Is there anyone she does like?

“I’ve been to the Clippers’ locker room as well as the Lakers’ and I love Elton Brand, Sam Cassell, Mike Dunleavy and Corey Maggette,” she said. “Those guys are fun. The Lakers just glare at you. Kobe walked right past me without acknowledging my existence.”

Maybe he has a problem with women, I suggested.

“I’m not saying anything,” she said. “I know where to draw the line, but I think he has been different since Colorado. That’s when he became the guarded Kobe.

Advertisement

“I just want him to be a fun personality again. Take Cassell. He says some asinine things like ‘my guys,’ which gets my blood boiling, but you know where it’s coming from -- it’s that personality and it’s just Sam. Kobe could be like that too.

“But it’s so rehearsed with him, like that time he was on the ‘Best Damn Sports Show Period.’ Everybody just plays up to him, asking, ‘What’s your pet peeve?’ and he says, ‘Dog poop.’ Whipty-do.”

“Shouldn’t it be, ‘Whipty-do-do?’ ” I said, a father’s job of educating his children a lifelong project.

“I just want to see Kobe laugh,” she said. “The other day he talked about his daughter not caring about him scoring 65 and just wanting to watch the Care Bears. There needs to be more of that.

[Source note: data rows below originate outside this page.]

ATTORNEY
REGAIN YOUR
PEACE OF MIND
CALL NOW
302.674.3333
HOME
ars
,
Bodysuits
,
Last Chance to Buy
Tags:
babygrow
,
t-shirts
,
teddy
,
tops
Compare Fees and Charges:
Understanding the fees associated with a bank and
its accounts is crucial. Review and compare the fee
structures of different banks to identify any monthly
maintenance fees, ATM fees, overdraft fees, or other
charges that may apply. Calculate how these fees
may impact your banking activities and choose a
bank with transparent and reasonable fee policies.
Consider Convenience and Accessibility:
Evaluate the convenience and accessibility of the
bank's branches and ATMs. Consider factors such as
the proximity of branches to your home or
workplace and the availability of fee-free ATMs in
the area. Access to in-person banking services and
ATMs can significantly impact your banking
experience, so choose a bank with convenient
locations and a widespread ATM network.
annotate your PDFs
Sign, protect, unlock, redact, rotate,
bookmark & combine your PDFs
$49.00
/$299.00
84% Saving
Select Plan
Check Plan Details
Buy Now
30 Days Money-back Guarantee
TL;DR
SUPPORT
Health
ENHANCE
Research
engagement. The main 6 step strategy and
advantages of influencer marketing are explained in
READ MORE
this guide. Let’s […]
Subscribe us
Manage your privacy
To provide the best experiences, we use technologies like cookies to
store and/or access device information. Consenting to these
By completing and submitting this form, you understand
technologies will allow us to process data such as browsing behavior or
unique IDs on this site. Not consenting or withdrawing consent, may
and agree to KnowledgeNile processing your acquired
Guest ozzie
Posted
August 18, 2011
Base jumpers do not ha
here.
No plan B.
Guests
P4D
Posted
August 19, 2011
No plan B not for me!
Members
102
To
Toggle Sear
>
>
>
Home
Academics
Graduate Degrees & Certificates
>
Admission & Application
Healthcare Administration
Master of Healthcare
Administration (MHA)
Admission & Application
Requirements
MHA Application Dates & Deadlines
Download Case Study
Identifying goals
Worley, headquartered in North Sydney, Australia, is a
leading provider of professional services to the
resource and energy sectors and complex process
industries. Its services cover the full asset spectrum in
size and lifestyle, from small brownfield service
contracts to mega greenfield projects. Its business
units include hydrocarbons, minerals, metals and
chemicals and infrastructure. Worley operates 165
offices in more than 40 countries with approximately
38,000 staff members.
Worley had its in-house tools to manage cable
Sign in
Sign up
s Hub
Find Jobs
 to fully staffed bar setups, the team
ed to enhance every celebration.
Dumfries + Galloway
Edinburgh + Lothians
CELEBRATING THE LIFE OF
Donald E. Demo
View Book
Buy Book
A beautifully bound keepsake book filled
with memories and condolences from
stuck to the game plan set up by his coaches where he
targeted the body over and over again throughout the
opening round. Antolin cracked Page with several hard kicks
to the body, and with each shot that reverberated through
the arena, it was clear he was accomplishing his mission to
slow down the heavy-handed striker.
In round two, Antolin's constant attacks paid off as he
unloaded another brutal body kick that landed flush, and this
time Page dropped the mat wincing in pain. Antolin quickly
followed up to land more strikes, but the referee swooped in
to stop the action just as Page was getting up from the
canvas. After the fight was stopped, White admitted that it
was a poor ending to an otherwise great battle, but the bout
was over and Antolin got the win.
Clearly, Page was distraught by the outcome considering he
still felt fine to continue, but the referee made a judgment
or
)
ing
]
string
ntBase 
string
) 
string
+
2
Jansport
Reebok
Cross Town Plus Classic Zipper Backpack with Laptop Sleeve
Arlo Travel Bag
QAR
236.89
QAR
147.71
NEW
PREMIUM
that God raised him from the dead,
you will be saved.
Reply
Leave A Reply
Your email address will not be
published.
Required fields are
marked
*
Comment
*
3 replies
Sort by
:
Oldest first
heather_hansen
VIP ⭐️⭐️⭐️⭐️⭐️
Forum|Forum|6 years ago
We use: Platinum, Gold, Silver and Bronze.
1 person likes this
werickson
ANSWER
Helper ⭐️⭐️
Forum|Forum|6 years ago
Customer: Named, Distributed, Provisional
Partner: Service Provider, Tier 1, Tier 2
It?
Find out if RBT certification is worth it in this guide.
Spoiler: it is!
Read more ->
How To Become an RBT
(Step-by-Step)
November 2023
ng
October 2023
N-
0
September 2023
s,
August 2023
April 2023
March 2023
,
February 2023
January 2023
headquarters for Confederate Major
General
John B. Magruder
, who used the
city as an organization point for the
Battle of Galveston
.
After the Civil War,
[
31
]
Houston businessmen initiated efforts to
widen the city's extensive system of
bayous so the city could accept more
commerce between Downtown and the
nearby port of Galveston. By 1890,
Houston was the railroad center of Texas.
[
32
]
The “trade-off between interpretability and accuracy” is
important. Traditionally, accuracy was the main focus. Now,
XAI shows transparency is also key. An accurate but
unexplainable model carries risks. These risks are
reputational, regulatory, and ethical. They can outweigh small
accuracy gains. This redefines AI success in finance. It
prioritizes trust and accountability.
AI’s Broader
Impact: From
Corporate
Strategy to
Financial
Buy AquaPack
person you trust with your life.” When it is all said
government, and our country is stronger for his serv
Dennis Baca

“That’s why so many people forgave Shaq. He was just a big kid and you couldn’t help but smile every time he started to talk. He didn’t pretend to be anything that he wasn’t. OK, so he thought he was Superman....”

I’ve run out of space here, but that didn’t stop her from talking more.

Funny how they all start out being daddy’s little girl, only to grow up and take after their mother.